------ DATA SHOWN
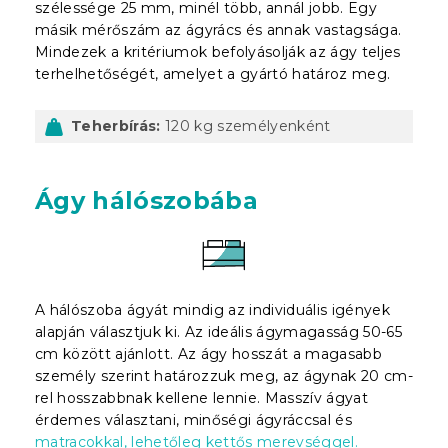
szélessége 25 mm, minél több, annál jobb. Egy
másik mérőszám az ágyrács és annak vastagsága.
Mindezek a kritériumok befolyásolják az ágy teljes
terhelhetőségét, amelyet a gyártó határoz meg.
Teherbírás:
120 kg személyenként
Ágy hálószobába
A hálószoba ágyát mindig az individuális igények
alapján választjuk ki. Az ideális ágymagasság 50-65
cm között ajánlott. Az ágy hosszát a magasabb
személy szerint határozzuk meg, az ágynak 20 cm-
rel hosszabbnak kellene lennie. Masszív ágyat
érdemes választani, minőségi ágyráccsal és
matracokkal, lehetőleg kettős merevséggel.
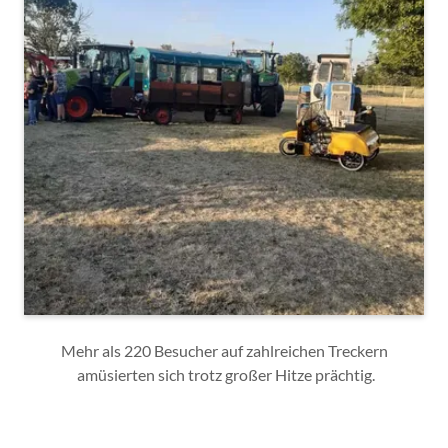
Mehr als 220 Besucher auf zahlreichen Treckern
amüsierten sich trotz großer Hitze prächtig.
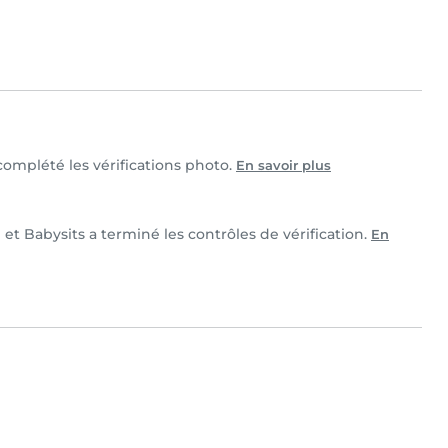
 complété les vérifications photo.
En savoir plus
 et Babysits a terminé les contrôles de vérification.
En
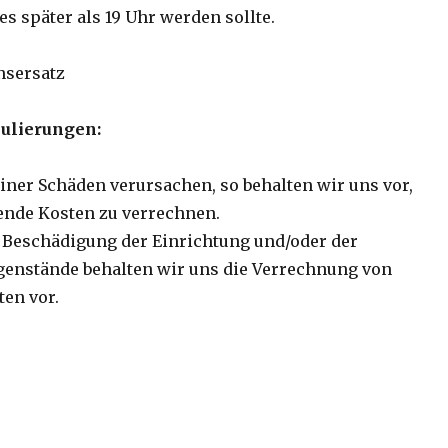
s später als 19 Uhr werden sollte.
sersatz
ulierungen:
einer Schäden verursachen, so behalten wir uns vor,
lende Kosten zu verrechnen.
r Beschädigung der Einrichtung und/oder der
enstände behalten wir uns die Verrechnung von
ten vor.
------------
• WHAT IS EXPECTED:
Rewrite the text read from every page in the material, replacing "Besucher" with "Gäste" and keeping everything else the same. Leave out the pictures.

• OUTPUT OF THE EXERCISE:
szélessége 25 mm, minél több, annál jobb. Egy
másik mérőszám az ágyrács és annak vastagsága.
Mindezek a kritériumok befolyásolják az ágy teljes
terhelhetőségét, amelyet a gyártó határoz meg.
Teherbírás:
120 kg személyenként
Ágy hálószobába
A hálószoba ágyát mindig az individuális igények
alapján választjuk ki. Az ideális ágymagasság 50-65
cm között ajánlott. Az ágy hosszát a magasabb
személy szerint határozzuk meg, az ágynak 20 cm-
rel hosszabbnak kellene lennie. Masszív ágyat
érdemes választani, minőségi ágyráccsal és
matracokkal, lehetőleg kettős merevséggel.
Mehr als 220 Gäste auf zahlreichen Treckern
amüsierten sich trotz großer Hitze prächtig.
 complété les vérifications photo.
En savoir plus
 et Babysits a terminé les contrôles de vérification.
En
s später als 19 Uhr werden sollte.
sersatz
ulierungen:
einer Schäden verursachen, so behalten wir uns vor,
lende Kosten zu verrechnen.
r Beschädigung der Einrichtung und/oder der
enstände behalten wir uns die Verrechnung von
ten vor.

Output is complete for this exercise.